My nose scrunches. “And what about the Void’s vessel? Hmm? Water doesn’t bother you. What in the Third would give you the absurd idea that water would reveal a Shadowalker and not the Void itself?”

“I believe you already hold the answer to that question.”

He sounds more like Nathaniel now than the ruthless tyrant I recall. Speaking in vague riddles. I want to tell him to just answer the darn question. Instead, the lightbulb goes on. “Shadowalkers choose darkness. The Void’s vessel doesn’t have a choice.” Aside from the choice to love the vessel of the Verity. But I guess, in a way, that is choosing light rather than darkness.

And there it is. A firm reminder of what I’m fighting for. I rise and Jasyn does the same. He hasn’t chosen darkness, not yet. He’s still fighting whether he admits it or not. Until he decides otherwise, I have to help him.

“. . . I wager we all hold a piece of the Verity . . .”

Joshua’s face. Kyaphus’s voice.

“. . . a piece of the goodness that stems from the light empowering our Callings . . .”

I try to imagine him, the one who actually spoke those words. But all I see is skin drenched in night, a pair of eyes that are hollow. Empty. A lost cause of a man who detests me as I detest him. Fine line between love and hate, right? Maybe it’s hate that keeps the Void clinging to his soul. Maybe we had it wrong.

What if the Void’s vessel is the one who despises the Verity? Did as much not happen between Aidan and the man standing before me now? He claims he doesn’t hate the king. No way I believe that one.

Liar, liar. Pants on fire.

I consider my grandfather, search his eyes. I can almost imagine I’m staring at Mom. Does he see my resemblance to him? I wouldn’t put it past him to somehow know everything. Nothing’s ever been impossible for Jasyn Crowe. He doesn’t need anyone.

Except maybe he does. Maybe he needs me. His eyes speak volumes, two windows overlooking a tortured soul. But his soul can’t be gone if there’s still life in his muddied gaze. And where there is life there is always hope.

Ding-dang-dong. Dong-dang-ding. A bell rings in the distance, summoning a slew of people to spill from their homes. Jasyn turns his focus to the canal while mine wanders in the opposite direction. It’s as if the city is suddenly alive again, the residents emerging once the night no longer poses a threat. Do Shadowalkers prowl about under cover of the moon? What better time for one who bows to darkness to lurk within the very shadows they’re named after?

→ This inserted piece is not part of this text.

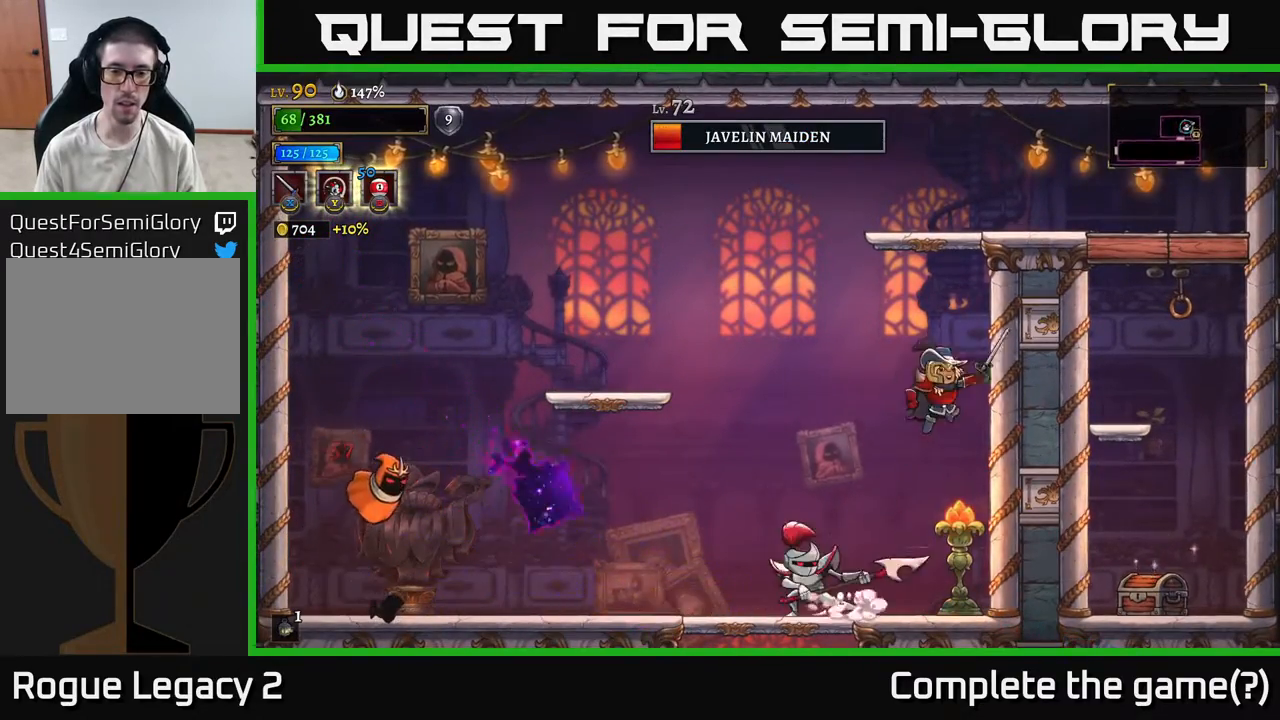
{"buttons": ["X"], "left_stick": "center", "right_stick": "center", "events": [[100, "A", "up"], [133, "left_stick", "left"], [267, "left_stick", "center"], [417, "X", "down"]]}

When the echo of the bells dies in the distance, Jasyn faces me again. “Shall we?” His arms sweep inward toward the city. Both his eyebrows arch in question, wrinkling his forehead.

Rolling my shoulders, I purse my lips and nod. What have I got to lose?

As I follow my grandfather and future enemy through the streets of Venice, a small voice whispers in my ear.

“Everything,” it says.

Everything.

And nothing at all.

* * *

Jasyn hasn’t spoken a word since we abandoned the Grand Canal. Venice teems with life, so different from the evening atmosphere when curfew goes into effect and people rush to the safety of their homes. Soldiers patrol the streets, faces straight as statues, eyes always ahead. Uniformed schoolchildren file into what appears to be a schoolhouse or church of some sort. All are girls and all wear solemn expressions with gazes downcast. They’re led by a thin woman with a gray streak in her pinned hair, who could only be Miss Minchin from A Little Princess, bit-a-lemon expression and all.